Following a statement to the media on 21st February, Noble has issued a second statement, this time directly to ticket holders. It comes after Zambian artist Sampa the Great quietly followed King Gizzard & the Lizard Wizard’s lead and removed herself from the lineup in protest.
“Please take the time to educate yourself with the facts regarding Sticky Fingers.”
“I hoped it didn’t need to be said, but unfortunately, it does. We at Bluesfest stand for something: inclusivity,” Noble told ticketholders in an email on 22nd February.
“We want to support artists who are achieving greatness, which often involves overcoming incredible hurdles. Please take the time to educate yourself with the facts regarding Sticky Fingers.”
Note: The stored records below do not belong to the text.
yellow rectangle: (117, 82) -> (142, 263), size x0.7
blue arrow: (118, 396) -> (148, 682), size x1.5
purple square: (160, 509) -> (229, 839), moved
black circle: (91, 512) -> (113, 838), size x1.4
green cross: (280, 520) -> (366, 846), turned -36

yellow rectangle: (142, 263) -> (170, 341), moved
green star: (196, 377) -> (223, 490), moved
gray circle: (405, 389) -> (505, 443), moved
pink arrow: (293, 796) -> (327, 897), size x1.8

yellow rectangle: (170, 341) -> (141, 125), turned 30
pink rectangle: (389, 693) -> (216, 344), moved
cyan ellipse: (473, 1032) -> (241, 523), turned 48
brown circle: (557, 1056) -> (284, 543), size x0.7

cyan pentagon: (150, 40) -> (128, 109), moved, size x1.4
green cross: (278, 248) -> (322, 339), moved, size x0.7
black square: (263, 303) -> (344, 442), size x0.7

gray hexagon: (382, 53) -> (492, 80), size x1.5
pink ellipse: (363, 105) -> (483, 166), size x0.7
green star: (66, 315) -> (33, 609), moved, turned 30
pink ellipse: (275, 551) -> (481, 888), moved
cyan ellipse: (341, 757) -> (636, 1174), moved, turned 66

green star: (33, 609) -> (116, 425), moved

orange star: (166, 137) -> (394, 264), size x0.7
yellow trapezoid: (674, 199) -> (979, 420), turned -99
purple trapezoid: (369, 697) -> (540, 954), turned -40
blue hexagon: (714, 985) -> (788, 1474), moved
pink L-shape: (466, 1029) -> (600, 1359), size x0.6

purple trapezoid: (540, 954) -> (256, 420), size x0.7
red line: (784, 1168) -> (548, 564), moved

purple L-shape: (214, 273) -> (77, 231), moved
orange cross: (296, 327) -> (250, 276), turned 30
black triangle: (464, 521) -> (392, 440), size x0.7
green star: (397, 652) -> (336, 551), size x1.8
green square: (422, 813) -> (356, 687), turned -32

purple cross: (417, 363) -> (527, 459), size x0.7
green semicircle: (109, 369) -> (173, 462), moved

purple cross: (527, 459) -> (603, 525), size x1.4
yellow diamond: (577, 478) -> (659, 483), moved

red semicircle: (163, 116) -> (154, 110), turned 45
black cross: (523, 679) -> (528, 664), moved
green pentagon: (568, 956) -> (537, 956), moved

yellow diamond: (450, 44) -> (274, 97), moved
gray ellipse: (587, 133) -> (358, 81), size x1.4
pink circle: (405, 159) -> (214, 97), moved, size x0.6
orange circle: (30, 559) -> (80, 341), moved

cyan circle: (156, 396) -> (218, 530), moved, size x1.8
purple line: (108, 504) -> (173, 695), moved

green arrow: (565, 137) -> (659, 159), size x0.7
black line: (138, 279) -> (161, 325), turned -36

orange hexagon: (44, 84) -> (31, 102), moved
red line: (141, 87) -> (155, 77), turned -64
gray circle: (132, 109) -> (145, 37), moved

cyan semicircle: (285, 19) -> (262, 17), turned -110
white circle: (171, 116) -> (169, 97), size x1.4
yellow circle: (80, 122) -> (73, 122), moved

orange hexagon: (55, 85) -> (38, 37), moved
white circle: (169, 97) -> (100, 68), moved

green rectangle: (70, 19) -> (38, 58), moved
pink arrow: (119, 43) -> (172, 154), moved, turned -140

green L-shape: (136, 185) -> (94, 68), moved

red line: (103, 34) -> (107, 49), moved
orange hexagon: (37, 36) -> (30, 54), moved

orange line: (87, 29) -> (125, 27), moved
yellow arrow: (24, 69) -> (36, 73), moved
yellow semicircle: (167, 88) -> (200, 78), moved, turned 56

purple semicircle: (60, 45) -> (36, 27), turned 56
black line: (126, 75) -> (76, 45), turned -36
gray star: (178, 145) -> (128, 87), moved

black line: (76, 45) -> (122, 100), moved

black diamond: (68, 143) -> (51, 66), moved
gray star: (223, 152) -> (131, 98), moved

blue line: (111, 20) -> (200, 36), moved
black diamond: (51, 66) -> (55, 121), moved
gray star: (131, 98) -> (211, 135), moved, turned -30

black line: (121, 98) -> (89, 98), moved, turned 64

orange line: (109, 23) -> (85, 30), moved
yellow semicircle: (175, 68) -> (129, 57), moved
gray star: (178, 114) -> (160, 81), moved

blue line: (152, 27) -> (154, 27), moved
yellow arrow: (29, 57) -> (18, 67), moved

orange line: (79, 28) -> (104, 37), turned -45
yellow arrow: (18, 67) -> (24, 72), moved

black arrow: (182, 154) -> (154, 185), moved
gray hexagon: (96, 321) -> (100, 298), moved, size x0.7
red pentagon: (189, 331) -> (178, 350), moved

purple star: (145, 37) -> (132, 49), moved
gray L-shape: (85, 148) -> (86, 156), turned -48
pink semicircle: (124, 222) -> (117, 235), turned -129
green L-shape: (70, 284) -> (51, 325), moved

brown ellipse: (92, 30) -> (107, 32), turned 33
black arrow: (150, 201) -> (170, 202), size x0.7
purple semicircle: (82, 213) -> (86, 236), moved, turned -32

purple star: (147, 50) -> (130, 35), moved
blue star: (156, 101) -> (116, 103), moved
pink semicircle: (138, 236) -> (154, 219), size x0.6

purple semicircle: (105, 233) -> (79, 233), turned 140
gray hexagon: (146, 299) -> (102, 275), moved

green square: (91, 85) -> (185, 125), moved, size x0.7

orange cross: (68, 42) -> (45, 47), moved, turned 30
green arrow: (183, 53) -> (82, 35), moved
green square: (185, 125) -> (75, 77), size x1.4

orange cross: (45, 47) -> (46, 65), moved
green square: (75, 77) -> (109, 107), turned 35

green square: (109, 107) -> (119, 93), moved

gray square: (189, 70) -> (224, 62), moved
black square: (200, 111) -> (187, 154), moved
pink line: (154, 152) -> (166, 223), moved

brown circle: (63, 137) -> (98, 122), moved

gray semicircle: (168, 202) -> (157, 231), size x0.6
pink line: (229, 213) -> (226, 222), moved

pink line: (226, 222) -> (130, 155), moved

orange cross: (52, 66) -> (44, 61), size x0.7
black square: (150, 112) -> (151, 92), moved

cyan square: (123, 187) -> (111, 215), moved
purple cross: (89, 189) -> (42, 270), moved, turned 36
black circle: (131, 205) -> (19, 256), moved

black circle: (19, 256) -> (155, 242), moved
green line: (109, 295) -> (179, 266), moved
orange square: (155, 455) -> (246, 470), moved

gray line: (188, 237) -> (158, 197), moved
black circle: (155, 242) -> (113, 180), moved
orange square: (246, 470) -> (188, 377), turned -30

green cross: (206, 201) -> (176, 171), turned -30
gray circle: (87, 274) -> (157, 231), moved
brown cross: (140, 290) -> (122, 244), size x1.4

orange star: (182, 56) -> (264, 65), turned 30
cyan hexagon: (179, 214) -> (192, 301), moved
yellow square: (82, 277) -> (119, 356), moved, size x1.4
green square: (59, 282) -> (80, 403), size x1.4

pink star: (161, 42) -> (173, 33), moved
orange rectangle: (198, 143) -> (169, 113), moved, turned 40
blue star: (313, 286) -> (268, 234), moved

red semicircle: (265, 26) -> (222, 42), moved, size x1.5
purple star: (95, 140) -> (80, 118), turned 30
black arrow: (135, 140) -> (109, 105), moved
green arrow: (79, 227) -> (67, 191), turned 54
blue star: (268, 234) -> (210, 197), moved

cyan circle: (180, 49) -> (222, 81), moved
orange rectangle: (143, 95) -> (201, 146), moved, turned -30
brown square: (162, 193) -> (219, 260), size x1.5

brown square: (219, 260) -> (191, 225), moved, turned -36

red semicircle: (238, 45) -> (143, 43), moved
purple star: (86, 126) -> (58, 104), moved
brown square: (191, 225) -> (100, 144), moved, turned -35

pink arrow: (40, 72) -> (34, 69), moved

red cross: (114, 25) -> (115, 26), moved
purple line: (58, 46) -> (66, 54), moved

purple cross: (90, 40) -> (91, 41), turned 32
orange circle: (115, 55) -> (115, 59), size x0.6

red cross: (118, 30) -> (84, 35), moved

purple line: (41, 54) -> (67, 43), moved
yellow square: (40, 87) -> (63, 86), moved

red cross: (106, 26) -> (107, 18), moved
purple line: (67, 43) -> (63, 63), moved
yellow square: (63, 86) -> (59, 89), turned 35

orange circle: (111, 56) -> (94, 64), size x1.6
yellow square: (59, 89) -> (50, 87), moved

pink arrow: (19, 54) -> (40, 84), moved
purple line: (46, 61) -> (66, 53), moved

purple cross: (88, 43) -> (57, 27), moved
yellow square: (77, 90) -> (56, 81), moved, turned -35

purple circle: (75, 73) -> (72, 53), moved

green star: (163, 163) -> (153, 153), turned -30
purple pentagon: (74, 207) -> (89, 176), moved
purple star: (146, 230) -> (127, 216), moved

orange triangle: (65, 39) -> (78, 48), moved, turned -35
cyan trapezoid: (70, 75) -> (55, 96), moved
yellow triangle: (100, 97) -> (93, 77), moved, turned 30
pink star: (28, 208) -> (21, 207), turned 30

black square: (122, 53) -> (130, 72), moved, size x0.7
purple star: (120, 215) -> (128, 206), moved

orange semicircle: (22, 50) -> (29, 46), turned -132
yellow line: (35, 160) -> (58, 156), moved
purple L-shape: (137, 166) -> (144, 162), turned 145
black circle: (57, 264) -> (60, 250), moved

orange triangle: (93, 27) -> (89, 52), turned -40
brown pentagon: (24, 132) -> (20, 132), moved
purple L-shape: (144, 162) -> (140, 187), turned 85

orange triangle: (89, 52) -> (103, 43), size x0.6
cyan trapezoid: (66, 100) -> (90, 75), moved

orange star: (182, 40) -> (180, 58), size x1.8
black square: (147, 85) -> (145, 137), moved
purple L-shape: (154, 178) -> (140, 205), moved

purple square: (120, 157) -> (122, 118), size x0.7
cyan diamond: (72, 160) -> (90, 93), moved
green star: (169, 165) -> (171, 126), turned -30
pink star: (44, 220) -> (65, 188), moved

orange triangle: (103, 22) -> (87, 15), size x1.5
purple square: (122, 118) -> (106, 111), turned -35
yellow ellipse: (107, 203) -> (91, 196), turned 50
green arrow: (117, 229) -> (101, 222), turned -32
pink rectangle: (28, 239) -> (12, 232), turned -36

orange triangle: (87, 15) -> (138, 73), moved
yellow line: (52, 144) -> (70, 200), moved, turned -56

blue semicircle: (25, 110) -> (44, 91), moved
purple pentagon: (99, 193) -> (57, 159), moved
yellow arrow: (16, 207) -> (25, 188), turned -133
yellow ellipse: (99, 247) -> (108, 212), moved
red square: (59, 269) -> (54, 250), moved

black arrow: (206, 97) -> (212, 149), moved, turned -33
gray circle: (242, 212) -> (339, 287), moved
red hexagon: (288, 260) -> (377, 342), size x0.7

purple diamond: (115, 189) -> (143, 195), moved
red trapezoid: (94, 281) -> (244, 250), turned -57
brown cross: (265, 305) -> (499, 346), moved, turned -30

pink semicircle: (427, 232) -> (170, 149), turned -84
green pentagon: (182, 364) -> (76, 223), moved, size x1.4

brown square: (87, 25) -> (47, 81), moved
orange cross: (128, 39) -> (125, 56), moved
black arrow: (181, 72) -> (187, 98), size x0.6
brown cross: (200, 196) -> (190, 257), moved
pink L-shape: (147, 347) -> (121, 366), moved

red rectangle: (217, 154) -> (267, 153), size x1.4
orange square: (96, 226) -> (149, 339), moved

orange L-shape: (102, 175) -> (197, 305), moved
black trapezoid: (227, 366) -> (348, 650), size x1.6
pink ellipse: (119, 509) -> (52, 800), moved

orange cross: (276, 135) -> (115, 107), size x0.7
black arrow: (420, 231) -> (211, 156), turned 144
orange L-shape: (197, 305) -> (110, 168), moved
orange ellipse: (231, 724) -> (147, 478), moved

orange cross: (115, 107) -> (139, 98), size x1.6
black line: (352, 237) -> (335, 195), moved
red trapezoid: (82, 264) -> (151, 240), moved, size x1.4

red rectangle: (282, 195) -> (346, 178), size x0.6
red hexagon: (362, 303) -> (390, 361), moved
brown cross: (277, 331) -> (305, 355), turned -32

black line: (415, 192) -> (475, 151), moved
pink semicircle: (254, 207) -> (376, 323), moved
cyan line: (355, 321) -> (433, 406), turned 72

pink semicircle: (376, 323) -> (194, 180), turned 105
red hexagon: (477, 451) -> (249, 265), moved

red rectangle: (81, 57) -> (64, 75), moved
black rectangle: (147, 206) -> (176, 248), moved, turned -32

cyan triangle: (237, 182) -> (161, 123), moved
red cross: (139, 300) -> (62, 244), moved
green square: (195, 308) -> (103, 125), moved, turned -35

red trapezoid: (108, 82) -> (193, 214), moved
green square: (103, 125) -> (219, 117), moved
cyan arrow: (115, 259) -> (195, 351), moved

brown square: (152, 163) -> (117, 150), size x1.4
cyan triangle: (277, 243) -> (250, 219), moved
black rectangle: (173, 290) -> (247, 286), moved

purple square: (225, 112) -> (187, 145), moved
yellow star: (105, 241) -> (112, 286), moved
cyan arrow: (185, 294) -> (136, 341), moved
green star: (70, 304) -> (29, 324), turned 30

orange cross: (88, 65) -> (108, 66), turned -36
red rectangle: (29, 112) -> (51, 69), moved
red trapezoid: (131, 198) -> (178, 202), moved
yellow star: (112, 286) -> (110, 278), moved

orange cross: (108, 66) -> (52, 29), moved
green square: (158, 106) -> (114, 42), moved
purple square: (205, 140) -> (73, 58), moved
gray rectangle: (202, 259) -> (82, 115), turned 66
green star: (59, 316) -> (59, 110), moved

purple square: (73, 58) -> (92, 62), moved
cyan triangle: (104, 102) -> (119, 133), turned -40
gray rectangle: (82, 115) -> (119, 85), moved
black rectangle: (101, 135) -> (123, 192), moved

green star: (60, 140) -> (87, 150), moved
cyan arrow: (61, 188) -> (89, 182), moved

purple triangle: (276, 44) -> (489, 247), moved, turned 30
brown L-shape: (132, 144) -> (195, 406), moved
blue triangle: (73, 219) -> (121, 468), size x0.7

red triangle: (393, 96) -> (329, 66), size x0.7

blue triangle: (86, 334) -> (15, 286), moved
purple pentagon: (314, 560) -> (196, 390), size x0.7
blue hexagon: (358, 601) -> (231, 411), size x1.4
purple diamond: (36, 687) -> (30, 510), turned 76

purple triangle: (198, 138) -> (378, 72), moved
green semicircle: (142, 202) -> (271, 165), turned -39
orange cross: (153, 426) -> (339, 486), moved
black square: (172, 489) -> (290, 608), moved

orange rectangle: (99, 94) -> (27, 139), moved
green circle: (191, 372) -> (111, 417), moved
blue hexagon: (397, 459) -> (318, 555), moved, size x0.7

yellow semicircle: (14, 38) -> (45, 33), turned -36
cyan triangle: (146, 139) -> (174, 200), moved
He continued: “They aren’t monsters; they are a seriously great Australian band whose singer has had to overcome barriers that would have sidelined all but the most determined to continue to perform. Yes, he has transgressed in the past, but not for many years.
“I question why there is such an ongoing witch-hunt toward a man with a mental health disorder. A man who is attempting to grow and function in society. Shouldn’t we forgive and provide a path to redemption for artists who have taken ownership of their situation and have proven for many years now that they have found a way to function responsibly?”
Noble’s statement concluded: “Is Australia the only place in the world where a minority attempts to ban one of Australia’s great bands over something that happened so many years ago? I want to thank the vast majority of the music industry for supporting inclusivity. Make us proud, Dylan; you are doing great!”
Taiwanese-Australian singer, songwriter, multi-instrumentalist and advocate Jaguar Jonze has already responded to Noble’s statement with distinct exasperation.
“One white man shouldn’t be able to decide that an apology or the time passed is enough to ensure safety and respect in our workplaces,” the artist wrote on social media.
“One white man shouldn’t be able to platform and enable abuse, bigotry and a pattern of bad behaviour. One white man shouldn’t have the power to dismiss and jeopardise the pain of First Nations people, women and our marginalised communities.”
Jonze continued to drive the point home: “One white man who was not affected by the trauma should most definitely not glamourise the abuse as rock ‘n’ roll bad boy behaviour. One white man shouldn’t be able to risk an entire festival line up of artists’ safety and financial security.”
They concluded: “Do the research on the incidents, it is not a one off. STOP ENABLING ABUSE.”
The controversy stems from Sticky Fingers’ history of alleged antisocial behaviour, including accusations of racism, sexism and transphobia made against singer Dylan Frost, as well as incidents of violence and disorder, and the band’s perceived lack of accountability or contrition.